The platforms are 4 by 8 pieces of plywood with wheels on the bottom. They are pulled along the course by parading students. The new system gave students more options than the motorized vehicles, which would need to return to service the next day, and, thus, restricted what was possible.

“So, the classes can build them as high as they want, they can build them out – wide – or long,” Ms. Ashman said. “There have been all kinds of floats that people have built and put all kinds of things on them i.e. volcanoes that erupt and little globes that go around in circles, and smoke, and music, and all kinds of things.”

This year’s theme of E Maikaʻi A Paʻa Hana, or Be Good and Industrious, was reflected in each of the class’s float designs. To narrow down the many possible interpretations, the student government decided to assign one of the Hawaiian islands to each of the classes.

“During the summer the student council met and brainstormed and came up with ideas…from there, the classes just brainstorm on their end, how they’re going to build it, what the design is and that kind of stuff. The advisers approve the design,” Ms. Ashman said.

Each class also chose a hero to represent in their designs.

The freshmen produced a float with a cresting wave and a quote from surfer Bethany Hamilton inscribed on it. It also had a shark, multiple surfboards, and a light display that decorated the top.

Freshman president Hunter Worth said, “We have a board to represent Bethany Hamilton and a wave to represent the wave she rides. We have Kauaʻi, and she’s from Kauaʻi. She’s just amazing. She’s very strong.”

The process of making a float is time consuming and requires a lot of hard work and dedication. Sometimes the productivity goes up until the last minute. On the Wednesday prior to the big game, the freshman class was hard at work.

“We plan to have everything assembled by Friday, but we know that’s not going to happen, so we’re going to come in on Saturday and work on it,” freshman Kealaokapuamakamae “Makamae” Aquino said, 

Each class goes through its own process to reach the final product on the day of the homecoming game.

“For our float, we actually went through many different drawings and everything,” Aquino said.

In making the floats, students learn the basics of construction.

“It’s just been a challenge to form everything and get it to stay and [be] compact, but once we got the foundation, like the chicken wire and the paper mache, it’s simple[r] and easier now,” sophomore president Kulia Fernandez said.

Sophomore Taylor Ching said, “First we started with chicken wire, then we did paper mache, then we painted it, and then we put some great stuff on it. The officers [came up with the design].”

The sophomores’ float had Pele as its hero, represented by a volcano with her face on the front and with smoke billowing from the top.

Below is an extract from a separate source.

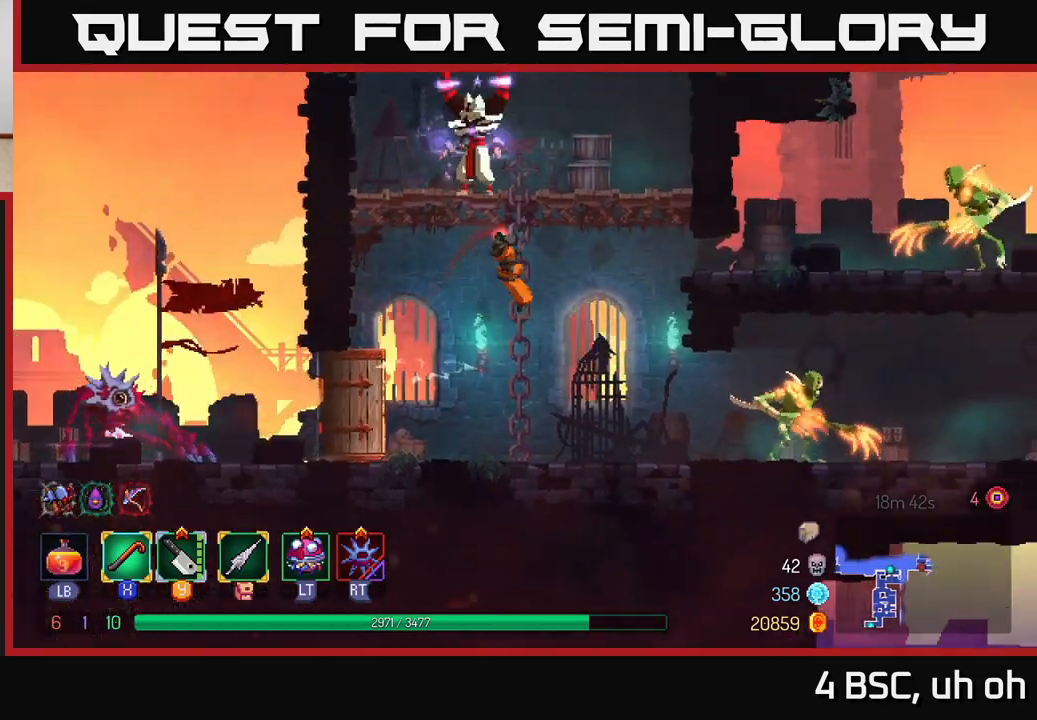
{"buttons": [], "left_stick": "up-left", "right_stick": "center", "events": [[67, "left_stick", "up"], [117, "A", "up"], [200, "A", "down"], [217, "X", "down"], [267, "A", "up"], [283, "A", "down"], [300, "A", "up"], [300, "X", "up"], [383, "X", "down"], [433, "left_stick", "up-left"], [450, "X", "up"]]}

The junior class created a float that represented American military heroes. Their float was shaped like an army tank, with a picture of a saluting soldier — late football coach Kraig Vickers — above the display. At the back of the tank, a custom American flag stood, with pink stripes (the class color) replacing the red.

“What we did is we painted the entire thing first, and then we built it into the platform, and then we added the little details,” junior Tea Kauhaa-Po said,

For their final homecoming, the seniors worked diligently to put their first-place float together, including a sleepover on campus on the weekend prior to spirit week.

“We had people bring in whatever ideas they had,…and we kind of combined a bunch to create what we have now. We constructed a bunch of individual pieces during our sleepover, and then on Saturday [the day of homecoming] we’re going to put the whole thing together,” said senior Jaye-lin Orikasa on the Thursday before the big game.

The seniors presented a float dedicated to George Helm and Kimo Mitchell, Native Hawaiians who were among the leaders of the movement to reclaim Kahoʻolawe from the U.S. military and raise awareness of the damage done to it. They disappeared in bad weather amid a series of landings on the island to protest its use as a bombing target.

The float was constructed with silhouettes of the two men. Behind each one was a longboard with four stripes, one stripe in each of the four class colors.

In the end, behind the seniors’ first-place entry, the sophomore float placed 2nd, the freshmen placed 3rd and the juniors placed 4th.